Project Overview
Illumio Inc. engaged Bishop Fox to measure the effectiveness of micro-segmentation using the Illumio Adaptive Security Platform (ASP) as a control in limiting lateral network movement. The following report details the findings identified during the course of the engagement, which started on March 16, 2020.
GOALS
- Create a repeatable testing methodology that can be leveraged by third parties looking to replicate testing in their own environment
- Record time required to reach the trophy in each use case test
- Review the level of detectable network traffic generated as a result of increased micro-segmentation
- Determine the overall efficacy of micro-segmentation as it relates to the generation of detectable events and time investment required for an attacker to traverse the network
Abstract
Attackers spend a great deal of time on lateral movement during a breach — as they surf a network, attempting to find the ‘trophies’ they are after — and networks with little or no control over this movement provide an easy pathway for an attacker to their intended target. This means that once an adversary enters a network through a beachhead, a weak or insecure target used as a launching point (be it an endpoint, a workload, a server, etc.), they act as a burglar in a building where all the doors are open, calmly moving from room to room, picking up anything of value.
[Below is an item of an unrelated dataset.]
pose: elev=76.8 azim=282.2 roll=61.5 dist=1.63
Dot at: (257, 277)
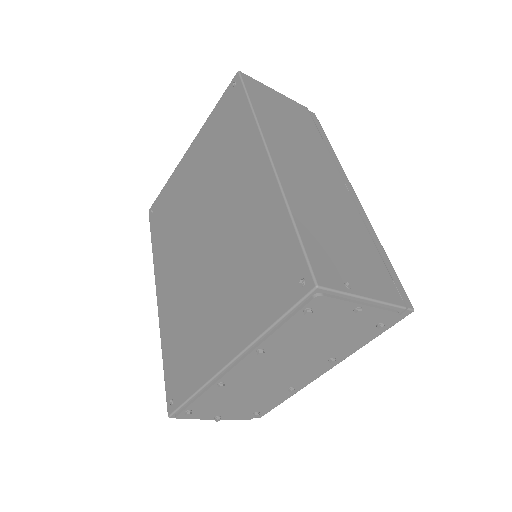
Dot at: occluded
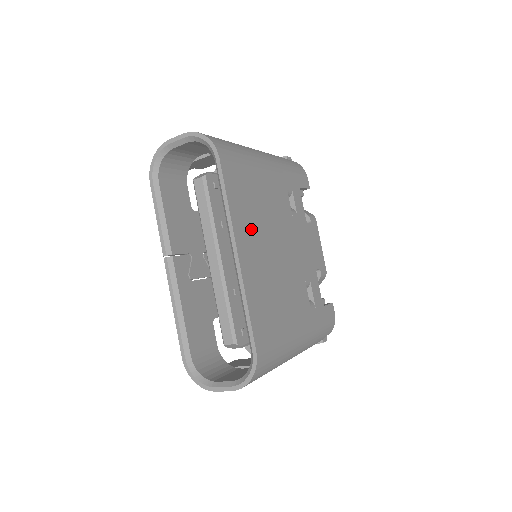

Lateral movement is also why malware and, in particular, ransomware can have such a crippling effect on an entire organization. All high-profile ransomware attacks exploit that same freedom of lateral movement around the network in order to spread at a devastating pace and bring a network to its knees.
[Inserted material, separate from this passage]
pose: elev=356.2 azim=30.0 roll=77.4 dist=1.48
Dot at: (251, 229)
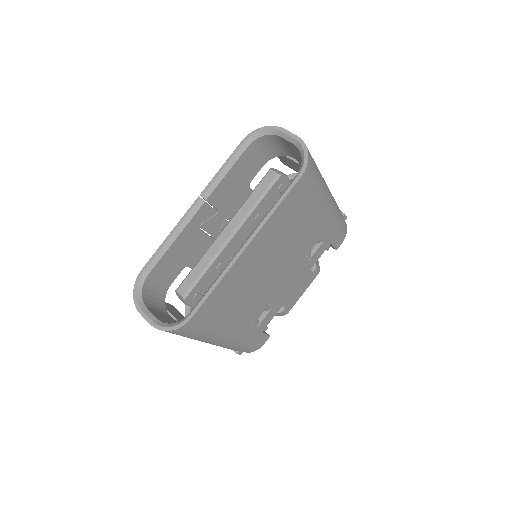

Zero Trust, and specifically micro-segmentation as a capability in a Zero Trust security framework, is focused on hindering this freedom of lateral movement. Micro-segmentation forces attackers (and malware) to work harder and smarter. In the best case, micro-segmentation can nullify the threat, and in the worst case, all that increased activity leads to increased opportunity for detection by the defender.
It is widely understood that micro-segmentation controls hamper lateral movement, but by how much? How effective are various types of micro-segmentation policy in thwarting an attacker, and do they force any changes in behavior? This is precisely what this assessment looked to measure.
The results of this engagement highlighted the importance of implementing micro-segmentation in real world environments. Overall, the team identified that the time needed to gain access to sensitive information (i.e., obtain the “crown jewels”) increased quantifiably as more strict micro-segmentation controls were enabled on the tested environments, showing a clear, measurable benefit by forcing the attacker to exhaust more time in order to access sensitive information and resulting in the generation of more detectable events, providing a blue team with a better opportunity to detect the attack.